In the seventh grade I didn’t know I could like boys yet.
So when everyone else started dating
I spent my time idly liking this girl.
I asked her to dance once.
She was much taller than me and this altercation
dangled the notion of beauty overhead in every way like shitty dime store streamers scotch taped around the sistine chapel.
I stared into her eyes as the night fell apart and I was petrified to marble
Because there was pity in their dark recesses and in contrast
I was like
A monumental statue
Designed to fill
the negative space
in the worst possible way.
For the first time I felt ugly.
You never get called fat to your face anymore
it’s just particles of pollution
like acid rain eroding a statue.
So I am less afraid of being fat and more paranoid
because you cannot dodge glances and you cannot dodge concrete floors and statues don’t float
Thus I am not afraid of swimming, but I am afraid of the social implications of swimming pools.

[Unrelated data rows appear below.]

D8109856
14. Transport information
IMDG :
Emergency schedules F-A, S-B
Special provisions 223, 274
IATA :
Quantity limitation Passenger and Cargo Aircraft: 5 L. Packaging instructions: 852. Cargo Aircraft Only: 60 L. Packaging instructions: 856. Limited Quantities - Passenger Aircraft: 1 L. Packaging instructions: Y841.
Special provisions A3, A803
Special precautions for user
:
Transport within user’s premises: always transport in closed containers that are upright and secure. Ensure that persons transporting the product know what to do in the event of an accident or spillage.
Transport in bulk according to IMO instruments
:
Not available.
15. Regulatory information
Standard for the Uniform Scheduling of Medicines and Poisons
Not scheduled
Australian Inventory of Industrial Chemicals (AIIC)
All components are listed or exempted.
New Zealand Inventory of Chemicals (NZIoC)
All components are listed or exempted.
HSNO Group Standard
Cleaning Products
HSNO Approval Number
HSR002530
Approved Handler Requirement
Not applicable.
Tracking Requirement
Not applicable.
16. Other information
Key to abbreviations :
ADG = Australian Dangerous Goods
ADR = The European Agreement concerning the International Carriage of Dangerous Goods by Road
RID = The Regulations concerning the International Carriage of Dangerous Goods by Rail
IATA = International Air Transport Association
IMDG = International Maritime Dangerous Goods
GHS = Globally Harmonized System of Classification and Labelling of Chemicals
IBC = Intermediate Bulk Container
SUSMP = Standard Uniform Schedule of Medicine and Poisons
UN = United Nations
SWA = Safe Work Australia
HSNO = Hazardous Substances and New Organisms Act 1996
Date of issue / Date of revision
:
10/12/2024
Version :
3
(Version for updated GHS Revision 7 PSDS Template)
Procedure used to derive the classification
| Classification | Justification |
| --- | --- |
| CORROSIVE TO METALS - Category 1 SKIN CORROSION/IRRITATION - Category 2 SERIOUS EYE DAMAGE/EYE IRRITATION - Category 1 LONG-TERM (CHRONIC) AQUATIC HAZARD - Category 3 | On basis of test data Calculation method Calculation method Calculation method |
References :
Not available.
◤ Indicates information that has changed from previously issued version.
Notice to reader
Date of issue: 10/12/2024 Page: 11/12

To the era where “skinny” and “beautiful” were not synonyms
Where people like me were dashing and handsome and
Were depicted as
Grand marble statues that
reached up toward the sky in an air of grandeur
People have always implied
That I should take up less space but there is nothing authentic about me that
is not large and loud and in your face.
My body is no temple
It is a cathedral
Much too large for its initial purpose but it occupies the space it is given and it
extends infinitely toward the sky and
when people gaze upon it they are in awe of its beauty within and without
I am constructed from stained glass and concrete and the bottoms of empty cartons of ice cream.
I don’t know what it’s like to not be fat.
But I do know what it’s like to be beautiful.